Project manager: Dr. Matthias Lechmann
TSLP is thought to be the “missing link” between DC activation and allergic responses. To further analyze the role of TSLP in vivo, a TSLP KO-mouse was generated. Using this KOmouse, the function of TSLP was addressed in different inflammatory and infectious diseases models as well as in models for autoimmunity. It was demonstrated that TSLP has an important protective function in the development of chronic inflammatory bowel diseases, is capable to directly stimulate intestinal epithelial cells and promotes the regeneration of the epithelial barrier.
In the second project, the CD83-specific reporter mouse was generated which now allows us to carry out in vivo monitoring of CD83 expressing cells. In this project, the expression and function of CD83 in T cell subpopulations is of particular interest. We reported that CD83positive T cells had mainly the phenotype of regulatory T cells as well as Treg-like suppressor functions in vitro and in vivo.
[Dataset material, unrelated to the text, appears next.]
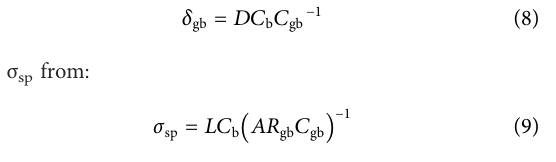
FIGURE 8 (A) Equivalent circuit comprising a (upper) branch for transport along grain boundaries (parallel to the current fl ow) and another (bottom) branch for transport along grains in series with grain boundaries (perpendicular to the current fl ow); (B) Brick-layer model scheme of a ceramic with grain size D and grain boundary thickness δ gb , highlighting relationships between volume and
Based on these findings the group now investigates, using a Treg-specific conditional CD83 KO-mouse, the influence of CD83 on differentiation and function of regulatory T cells.
Third, with regard to the therapeutic application of sCD83, a study in an animal model of inflammatory bowel disease, i.e. the DNBS-induced colitis, has been performed. Interestingly sCD83 treatment ameliorated DNBS-induced colitis, whereby these animals showed less severe progress of disease and significant faster recovery. Essential for this immunomodulatory function of sCD83 was the induction of the IDO. The immunomodulatory sCD83 is also endogenously expressed in inflamed colonic tissue. The questions which cells express CD83 in the intestine and which immune cell types and intestinal epithelial cells are direct targets of CD83 as well as how CD83 modulates intestinal homeostasis and pathogenesis are currently under investigation.